Absolute vs. Relative Difference in Survival Time - Is this possible? So there's a fairly well characterized difference between relative risk and absolute risk for conventional cohort studies, and for many questions, the absolute risk is arguably more appropriate.
Is there an analogous way to measure absolute difference for accelerated failure time models? I suspect there isn't, because these models assume proportional survival times, so the relative measure will be constant, but the absolute measure will vary over time, but I wanted to make sure before I abandoned this line of reasoning.
Would it be possible to do it at a fixed point in time, say the median - and do you think this would be of any value?
 A: As you said the PH assumption prevents evaluating an absolute measure of difference in survival.
If you are interested a method to evaluate adjusted differences in survival percentiles, such as the median, has been recently developed and proposed.

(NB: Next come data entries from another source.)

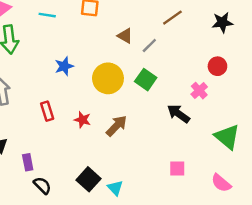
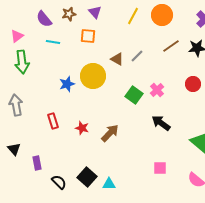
brown line: (172, 18) -> (171, 46), moved
gray line: (149, 46) -> (137, 56), moved
yellow circle: (108, 78) -> (93, 76), moved
pink cross: (199, 91) -> (157, 90), moved
black semicircle: (42, 185) -> (59, 182), moved
cyan triangle: (115, 188) -> (109, 184), turned -48

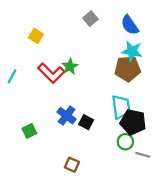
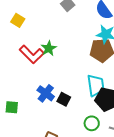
green square: (29, 131) -> (12, 107), turned 32
green circle: (125, 142) -> (92, 123), moved

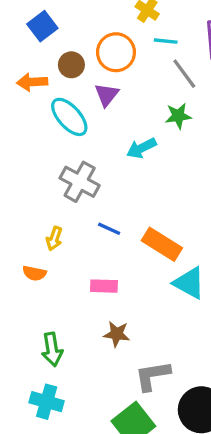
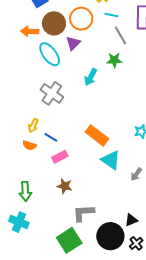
brown circle: (71, 65) -> (54, 23), size x1.5
cyan arrow: (141, 148) -> (91, 77), turned -42
blue line: (109, 229) -> (51, 137), moved
orange semicircle: (34, 273) -> (29, 145), moved
pink rectangle: (104, 286) -> (60, 157), turned -35

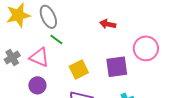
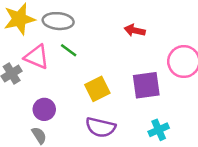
gray ellipse: (48, 17) -> (58, 21), turned -60
pink triangle: (39, 57) -> (37, 57), moved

I'm reporting below a couple of references. Do not hesitate to contact me if you need further information.
Bottai M, Zhang J. Laplace regression with censored data. Biom J. Aug 2010;52(4):487-503.

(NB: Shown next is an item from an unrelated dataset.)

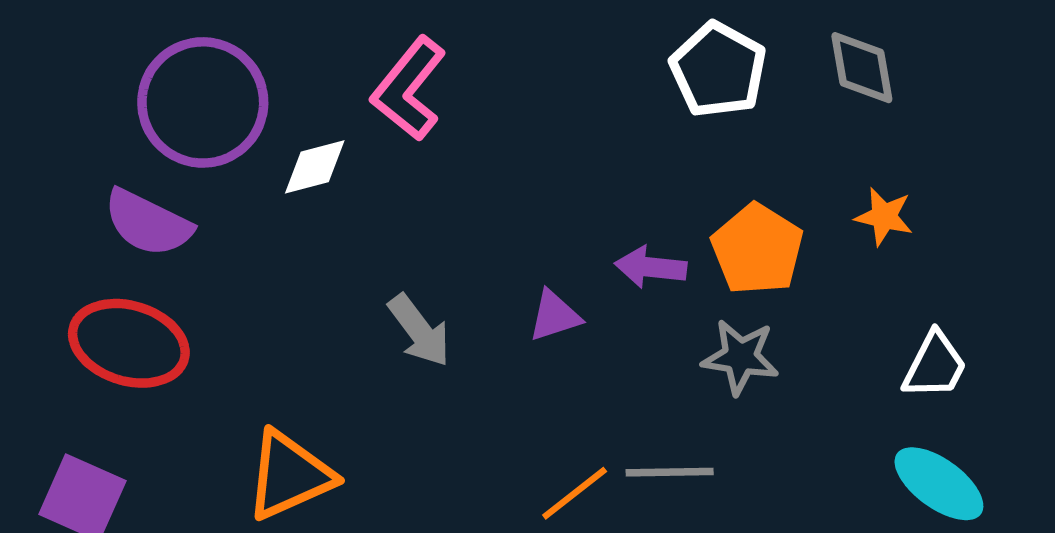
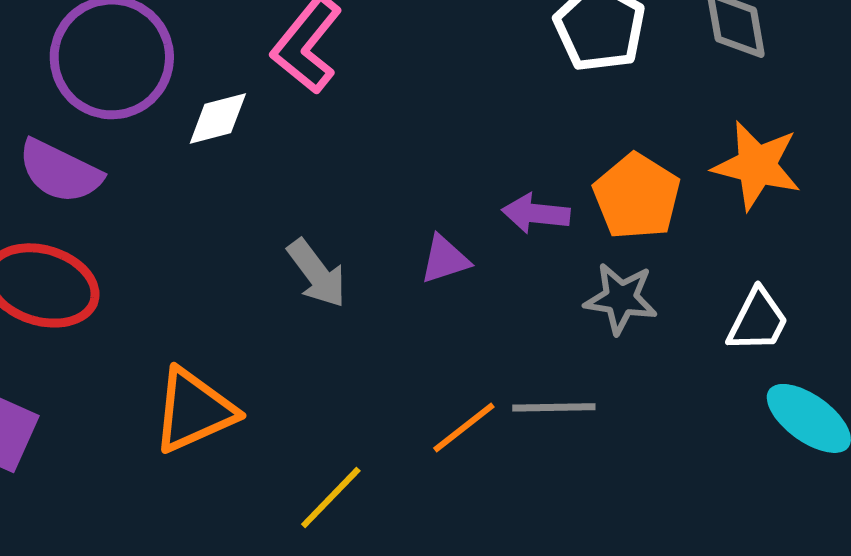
orange star: (884, 217) -> (757, 165), size x1.6
white trapezoid: (935, 365) -> (758, 320), moved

Orsini N, Wolk A, Bottai M. Evaluating percentiles of survival. Epidemiology. Sep 2012;23(5):770-771.
A: Risk ratios and risk differences are two different measures of association for time-to-event outcomes as observed in cohort studies. Risk ratios are the most commonly presented type of outcome because they are easily estimated from Poisson, logistic, or Cox proportional hazards models. Risk differences, or the difference in absolute risk, while less common, boasts several advantages over the risk ratio in terms of interpretability. For instance, if a 50 year old non-smoking woman's 10 year CVD death risk is 1 (10 events per 1,000 person years) whereas a counterfactually matched 50 year old smoking woman has a 10 year CVD death risk of 2% (20 events per 1,000 person years) the risk difference is 1% but the risk ratio or relative risk is 2 or 100%; people often conflate percentages in this case as a fraction of events to person years $\times 100$ (absolute risk difference) or as a proportional difference (RR1/RR2: unitless).
Absolute risk can definitely be measured even in the presence of censoring. With no censoring or competing risks, logistic regression using the identity link is an additive risk model; the coefficients measure absolute risk difference on the natural scale. Similarly, poisson GLMs with the identity link for the counts using the offset of person-years exposure lead to similar estimates of rate differences on the natural scale. For survival models with censoring, parametric models lead to predictions of risk which can be combined to predict risk differences. For instance, with exponential survival models, the log-rate leads to predicted survival curves at several survival times and the model has efficient CIs. Fully stratified Kaplan Meier curves also provide estimates of risk differences but the calculation of the CIs remains an area of research.
Lastly, survival curves and by extension risk differences can be obtained from Cox models using the smoothed estimates of the baseline hazard function with either the Breslow step estimator or the Schoenfeld residuals.